柔軟性の高い勤務制度により、働ける時に働く環境が完備されています

 私は父の介護のために前社を退職し、2007年当社に入社しました。その後、2010年に第1子が生まれて育児が加わりましたが、同時期に私自身も長期的な治療を要する病気に罹患していることが分かりました。親・私・子どものトリプルケアを抱えながら、仕事をすることになってしまったのです。

 幸いなことに当社の社長は、私が働き続けやすいように制度を改定して欲しいと言って下さっていたため、自分が働き続けるために必要な制度を試行錯誤しながら導入・整備することができました。テレワークとフレックスタイム制を導入したことにより、入院中も体調が比較的安定している時は仕事をすることができましたし、子どもの授業参観等の日には、半日は休暇を取得し、残りの半日は在宅で勤務する等の柔軟性の高い働き方が可能となっています。また、役所での手続きや病院の立ち寄り等の特別な事情があれば、欠勤扱いにはなりません。私自身、制度によって効率的に働くことが可能となり、働き続けることができました。

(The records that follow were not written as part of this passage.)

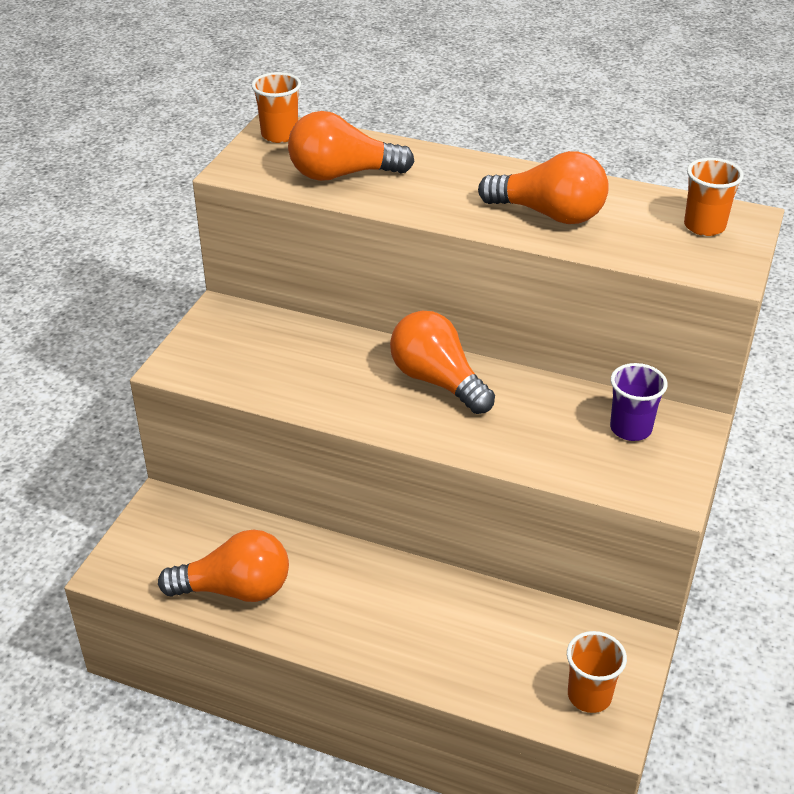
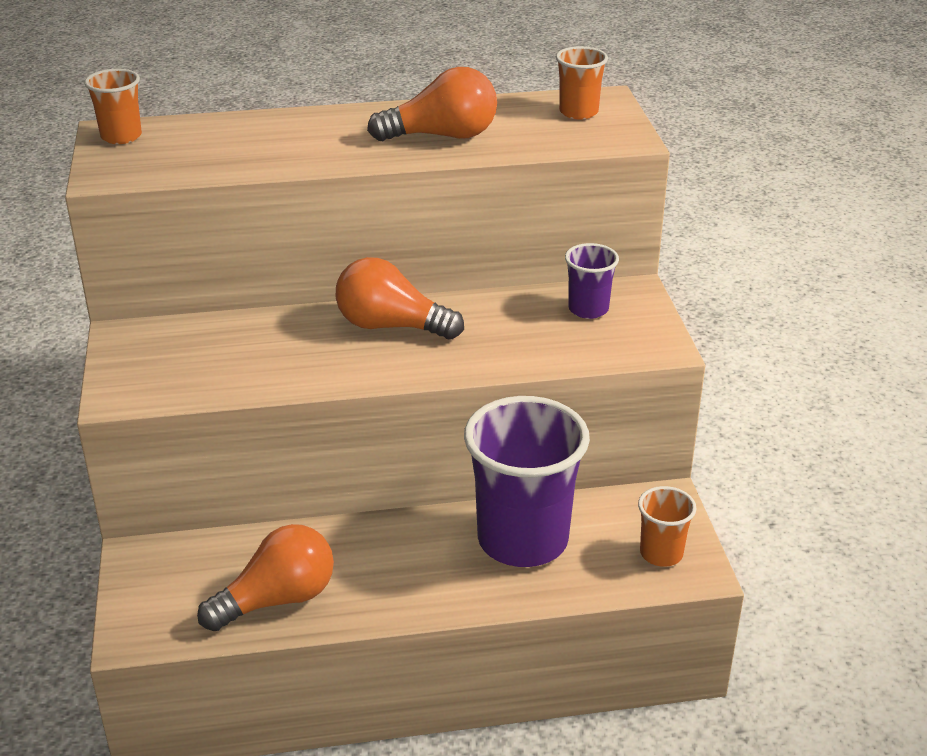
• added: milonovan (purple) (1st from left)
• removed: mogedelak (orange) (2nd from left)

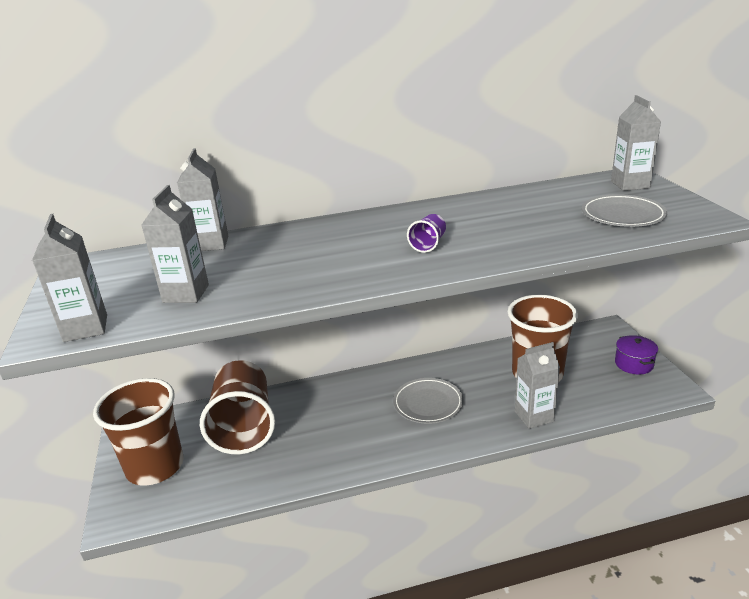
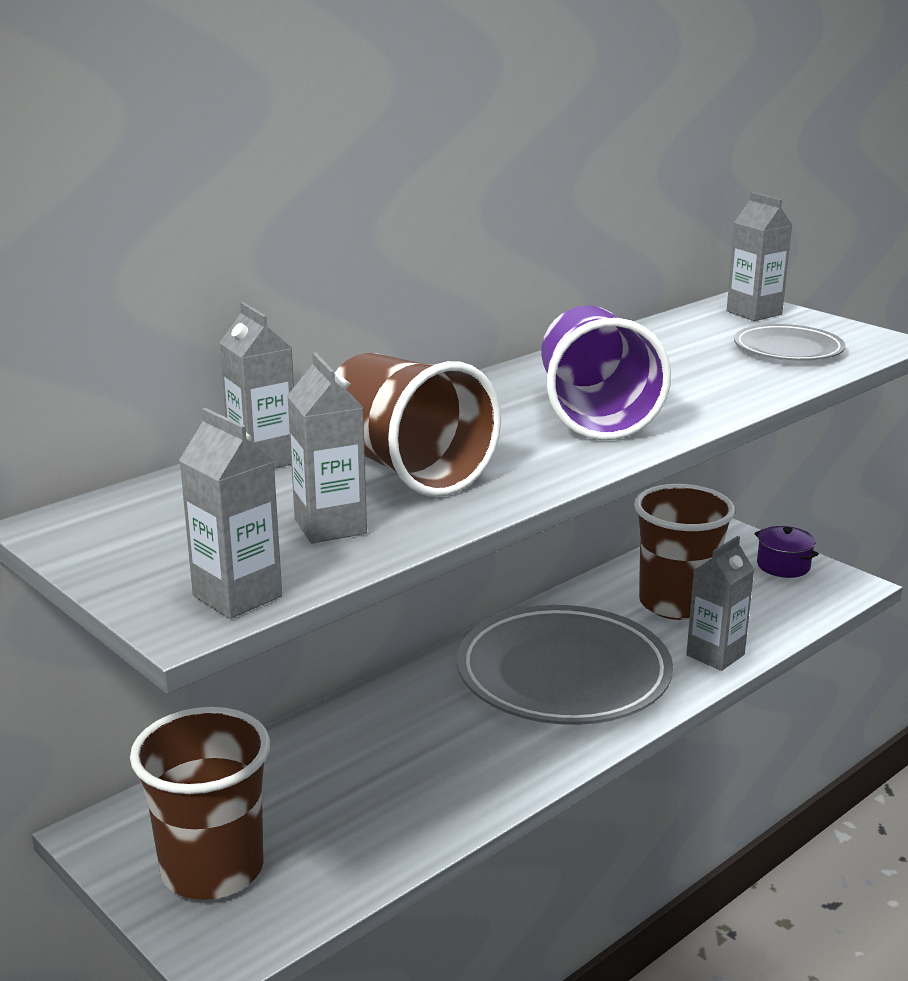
• moved: milonovan (brown) (2nd from left)
• resized: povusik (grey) (1st from left) x1.95
• resized: milonovan (purple) x2.47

 テレワークやフレックスタイム制等の働き方の柔軟性を高める制度は、育児や介護等、働く時間に制約のある従業員だけのためではなく、全ての従業員が効率よく、ストレスが少なく働き続けるための制度であると考えています。移動時間のロスをなくして自らの業務に関連する資格取得の勉強をしたり、あるいはしっかりと休むことにより、自身の健康を増進することは、全ての従業員にとって重要であるからです。また、育児・介護等がなくても、いつ自分が病気や怪我をするかも知れませんし、万一の災害時等で出社ができない時の備えにもなります。入院期間中に欠勤して休業補償を受ければ支給額が給料の3分の2になってしまいますが、病院でしっかり業務を行いながら出勤を維持すれば、給与が減る心配もありませんし、コロナ禍以前から、当社ではこのような取組を先進的に行っていました。そこからテレワーク制度をさらに充実させて、ワーケーション施設をいつでも利用できるようにし、密を避けながら同僚や家族で楽しめるようなイベントをオンライン・動画配信をしたりもしています。従業員だけでなく、家族や取引先にも配慮してお互いの声や様子を感じられる関係性を大事にしてくれています。

 ここまでテレワークを充実させ、実働可能にしている企業は他にないだろうと思います。最近では、各地で講演会、勉強会等の機会も増え、ますます効率的な働き方が求められるようになっていますが、テレワークにより、今後もトリプルケアとの両立をしっかり図ってきたいと考えています。